#### Texte fourni:
##############################
La nouvelle Charte des valeurs mécontente l’islam politique au sein du CFCM : actes 2 et 3

Après la déclaration de rupture du recteur de la Grande Mosquée de Paris (fédération  musulmane proche de l’Algérie) avec les partisans intégristes de l’islam politique au sein du Conseil français du culte musulman (voir notre récent article), la confrontation continue entre les fédérations islamiques et les fédérations islamistes, contrairement à ce que racontent les médias dominants qui reprennent des phrases du CFCM officiel sans les vérifier.

Une nouvelle écriture de la Charte des valeurs a été effectuée. Elle n’a d’abord été signée que par quatre des neuf fédérations islamiques intégrés au sein du CFCM (l’UMF dirigée par Mohamed Moussaoui proche du Maroc, le RMF, proche du Maroc, dirigé par Anouar Kbibech, la GMP, proche de l’Algérie, dirigé par Chems Hafiz et la FIACCA proche des associations islamiques d’Afrique, des Comores et des Antilles avec une composante chiite, dirigée par Assami Fassassi ) comme précisé par Mohamed Sifaoui.

La charte a d’abord été rejetée par quatre fédérations islamistes : les deux émanations de la droite religieuse turque (Milli Görus, une organisation clérico-nationaliste dirigée par Fatih Sarikir en France, et le CCMTF, proche de l’AKP du président Erdogan et dirigé par Ibrahim Alçi), une fédération vitrine de la Confrérie des Frères Musulmans (« Musulmans de France », ex-UOIF, animée aujourd’hui par Amar Lasfar) et l’organisation prosélyte Tabligh, « Foi et pratique » dirigée par Hamadi Hammami.

La neuvième fédération islamique, la Grande Mosquée de la Réunion, n’a pas signé, uniquement pour des raisons tactiques, car elle se veut une structure locale réunionnaise et ne veut pas accepter le sigle Islam de France.

Sur la charte des valeurs, le texte est très clair sur le dossier de l’apostasie (ridda) car les signataires s’engagent à ne pas criminaliser, ni stigmatiser, ni attenter à l’intégrité physique et morale ceux qui quittent ou qui changent de religion.

Le texte est très clair sur l’acceptation des articles 9.1 et 9.2 de la Convention européenne des droits de l’Homme qui est le texte sommital qui régit la laïcité française et les droits de l’homme  pour  plus de 40 États qui ont signé cette convention et qui est appliqué par la Cour européenne des droits de l’Homme qui siège à Strasbourg (et qui n’a rien à voir avec la Cour de justice de l’Union européenne qui siège à Luxembourg !).

Le texte est très clair contre les pratiques présentées comme ne relevant pas de l’islam (certificats de virginité, excision, mariages forcés et même la médecine dite « prophétique »).

Le texte est très clair contre le racisme, l’antisémitisme, les actes antimusulmans, l’homophobie, la misogynie qualifiée d’ « expressions de déchéance de l’esprit et du cœur ».
##############################
Données textuelles extraites des pages
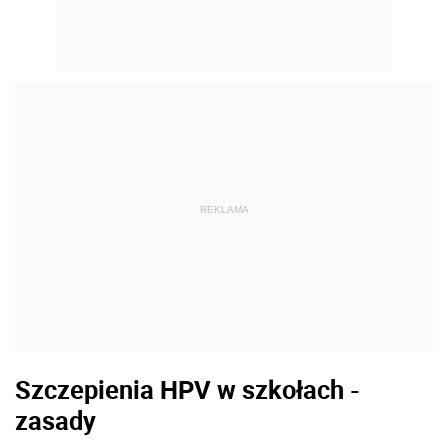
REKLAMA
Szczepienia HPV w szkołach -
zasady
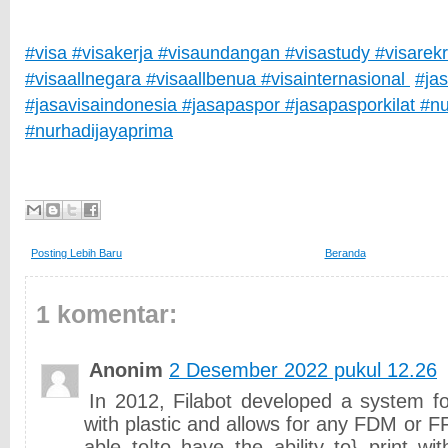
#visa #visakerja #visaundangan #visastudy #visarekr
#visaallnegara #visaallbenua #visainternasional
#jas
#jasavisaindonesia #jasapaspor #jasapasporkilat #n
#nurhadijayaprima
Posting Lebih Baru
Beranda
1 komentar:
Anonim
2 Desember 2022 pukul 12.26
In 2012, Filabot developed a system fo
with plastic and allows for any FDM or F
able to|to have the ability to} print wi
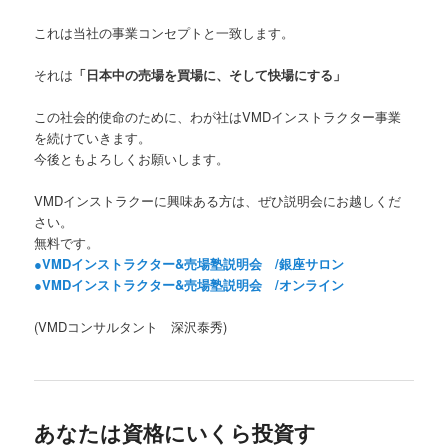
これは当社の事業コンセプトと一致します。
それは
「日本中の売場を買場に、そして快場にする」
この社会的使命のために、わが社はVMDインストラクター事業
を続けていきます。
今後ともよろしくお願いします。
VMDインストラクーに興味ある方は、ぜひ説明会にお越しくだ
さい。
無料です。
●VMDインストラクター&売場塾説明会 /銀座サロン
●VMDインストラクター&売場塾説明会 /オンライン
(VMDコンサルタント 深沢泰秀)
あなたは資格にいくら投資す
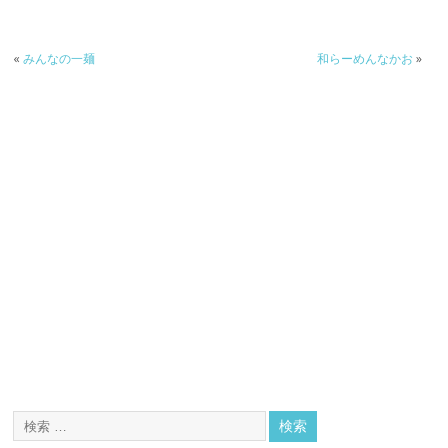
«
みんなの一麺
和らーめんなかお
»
##############################
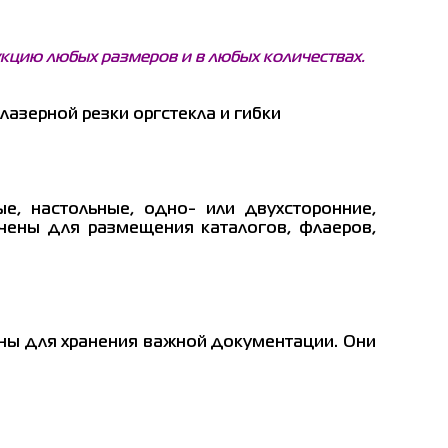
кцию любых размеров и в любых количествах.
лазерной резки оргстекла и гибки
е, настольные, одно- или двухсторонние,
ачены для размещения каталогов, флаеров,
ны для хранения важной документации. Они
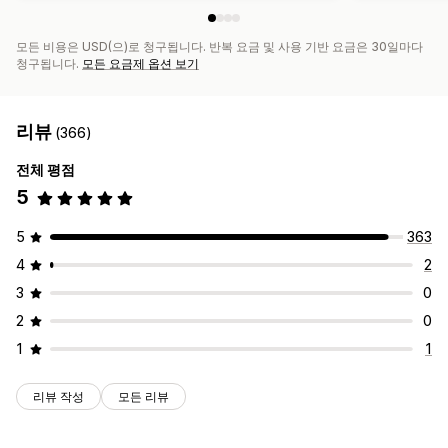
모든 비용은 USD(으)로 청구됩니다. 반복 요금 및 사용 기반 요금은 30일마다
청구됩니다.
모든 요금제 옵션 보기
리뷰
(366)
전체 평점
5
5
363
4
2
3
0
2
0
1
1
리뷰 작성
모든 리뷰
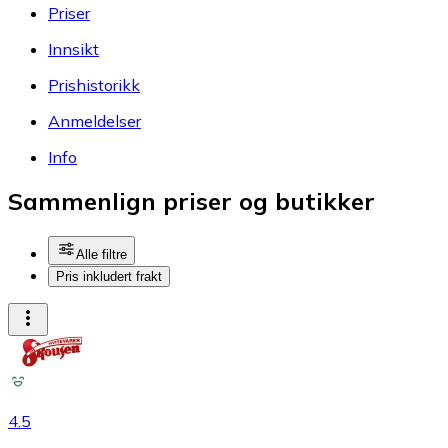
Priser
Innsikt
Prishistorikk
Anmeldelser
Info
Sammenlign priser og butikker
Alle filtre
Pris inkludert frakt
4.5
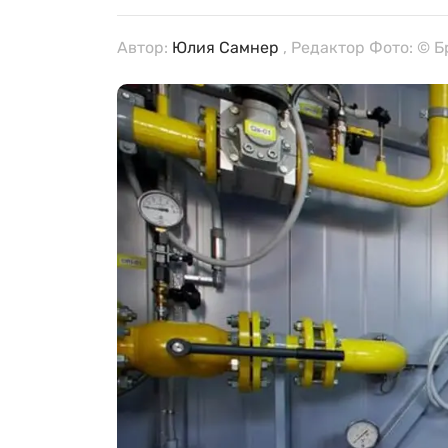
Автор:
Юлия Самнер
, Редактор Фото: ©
##############################
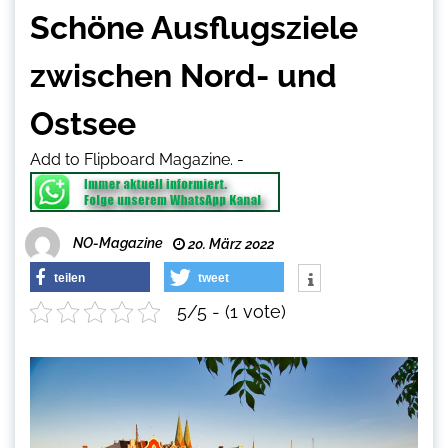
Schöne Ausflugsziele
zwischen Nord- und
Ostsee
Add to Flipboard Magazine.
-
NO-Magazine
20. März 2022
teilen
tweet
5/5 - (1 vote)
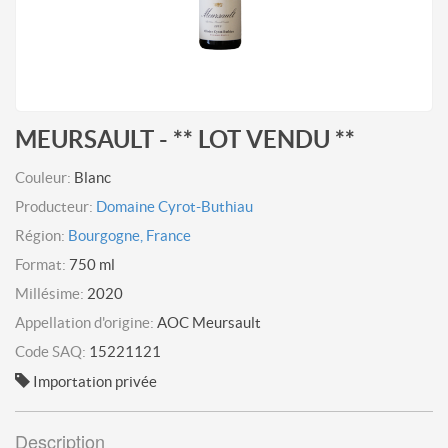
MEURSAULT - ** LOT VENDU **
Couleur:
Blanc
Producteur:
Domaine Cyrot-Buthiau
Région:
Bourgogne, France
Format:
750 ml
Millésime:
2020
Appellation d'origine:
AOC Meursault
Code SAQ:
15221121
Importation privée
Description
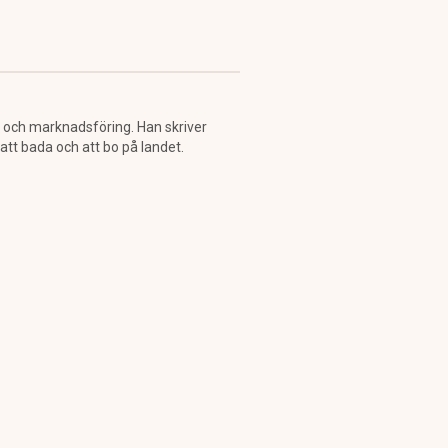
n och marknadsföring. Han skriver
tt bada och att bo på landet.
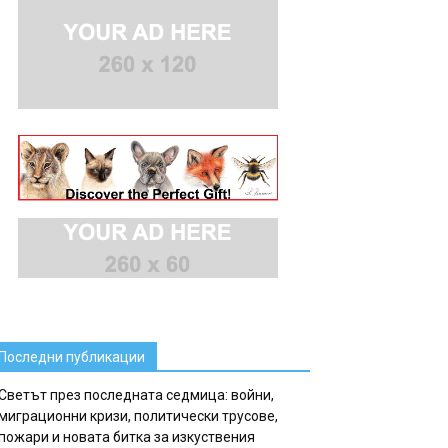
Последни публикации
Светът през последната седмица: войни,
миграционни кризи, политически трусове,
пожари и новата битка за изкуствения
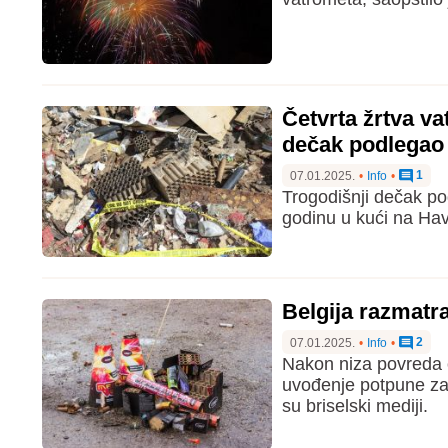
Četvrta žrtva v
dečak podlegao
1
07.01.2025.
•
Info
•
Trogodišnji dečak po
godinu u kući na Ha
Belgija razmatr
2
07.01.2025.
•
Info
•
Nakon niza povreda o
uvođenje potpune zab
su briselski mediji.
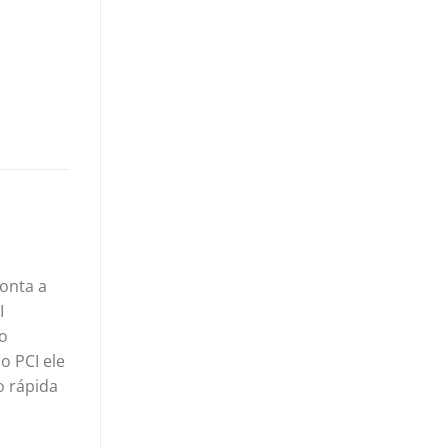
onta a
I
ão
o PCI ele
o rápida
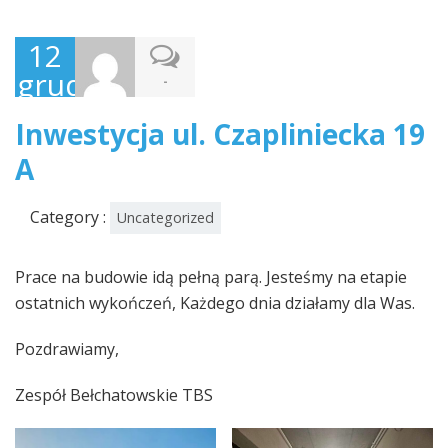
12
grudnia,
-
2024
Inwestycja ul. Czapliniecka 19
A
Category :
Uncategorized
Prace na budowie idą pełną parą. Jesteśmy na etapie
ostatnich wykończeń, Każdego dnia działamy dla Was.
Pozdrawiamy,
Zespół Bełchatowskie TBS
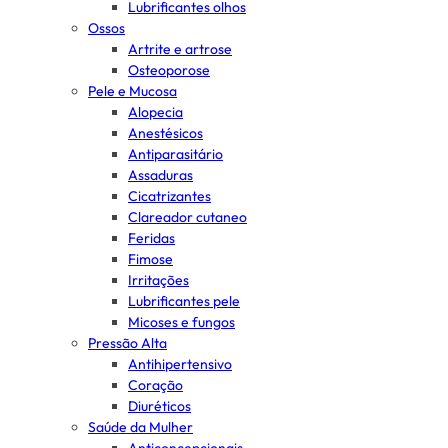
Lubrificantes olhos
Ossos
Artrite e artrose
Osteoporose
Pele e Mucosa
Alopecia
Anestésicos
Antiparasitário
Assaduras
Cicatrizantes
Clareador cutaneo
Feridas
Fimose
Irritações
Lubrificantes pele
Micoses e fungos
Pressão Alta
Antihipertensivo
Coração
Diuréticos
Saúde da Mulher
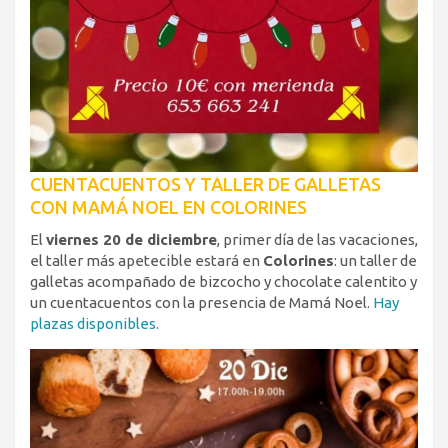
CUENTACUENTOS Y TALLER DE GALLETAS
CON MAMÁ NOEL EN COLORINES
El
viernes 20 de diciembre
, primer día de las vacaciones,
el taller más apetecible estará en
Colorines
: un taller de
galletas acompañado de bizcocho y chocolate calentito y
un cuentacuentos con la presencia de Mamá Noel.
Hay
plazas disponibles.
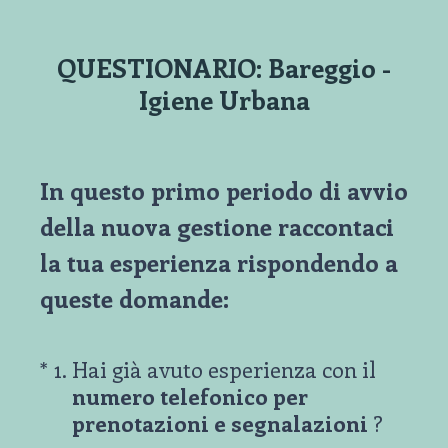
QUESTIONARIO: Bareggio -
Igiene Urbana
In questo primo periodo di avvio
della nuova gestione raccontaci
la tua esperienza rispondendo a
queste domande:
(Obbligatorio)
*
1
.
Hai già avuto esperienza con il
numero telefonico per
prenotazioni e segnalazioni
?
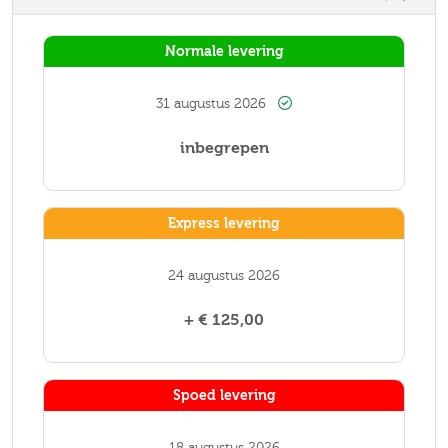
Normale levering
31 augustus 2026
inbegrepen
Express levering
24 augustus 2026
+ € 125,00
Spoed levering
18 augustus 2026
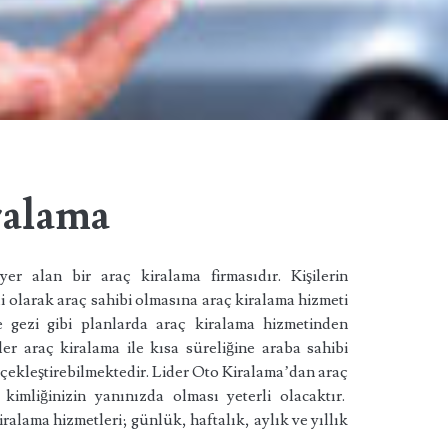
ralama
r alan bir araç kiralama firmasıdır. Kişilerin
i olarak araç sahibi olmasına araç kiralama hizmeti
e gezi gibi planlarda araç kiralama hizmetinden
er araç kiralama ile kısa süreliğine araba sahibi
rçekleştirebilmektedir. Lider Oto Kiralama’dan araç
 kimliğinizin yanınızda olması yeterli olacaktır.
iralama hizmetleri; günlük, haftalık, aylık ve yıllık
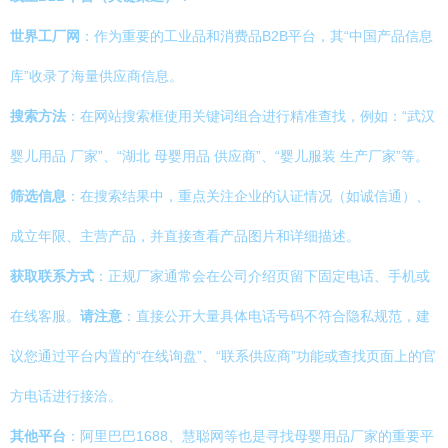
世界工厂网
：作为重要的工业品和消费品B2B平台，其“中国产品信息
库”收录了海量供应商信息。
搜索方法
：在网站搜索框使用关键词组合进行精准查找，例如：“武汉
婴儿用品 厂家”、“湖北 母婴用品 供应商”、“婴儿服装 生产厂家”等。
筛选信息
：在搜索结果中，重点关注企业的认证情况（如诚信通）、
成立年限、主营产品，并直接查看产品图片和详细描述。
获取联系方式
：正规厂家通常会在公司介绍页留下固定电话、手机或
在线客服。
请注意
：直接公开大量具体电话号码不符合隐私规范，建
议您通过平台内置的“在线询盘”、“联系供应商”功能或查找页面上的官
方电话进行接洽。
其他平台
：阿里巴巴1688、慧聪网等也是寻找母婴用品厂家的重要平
##############################
#### Consigne:
Poursuivez l'article sur la Charte des valeurs du CFCM à partir de sa dernière phrase.

#### Réponse rédigée:
Le texte cite très clairement les courants de  l’islam politique appelés communément  salafisme (wahhabisme), le Tabligh, les courants de pensée liés  aux Frères musulmans et aux courants nationalistes qui s’y rattachent (ce dernier vocable concerne les deux fédérations de l’islam turc).

Le texte est clair en estimant que « les dénonciations d’un prétendu racisme d’État, comme toutes les postures victimaires, relèvent de la diffamation… Elles nourrissent et exacerbent à la fois la haine antimusulmane et la haine de la France. »

« Haine antimusulmane » est préféré à « islamophobie » ce qui est totalement juste dans une société laïque car le terme « islamophobie » inventé par les intégristes de la Confrérie des Frères musulmans est un mot qui inclut l’interdiction de la critique religieuse!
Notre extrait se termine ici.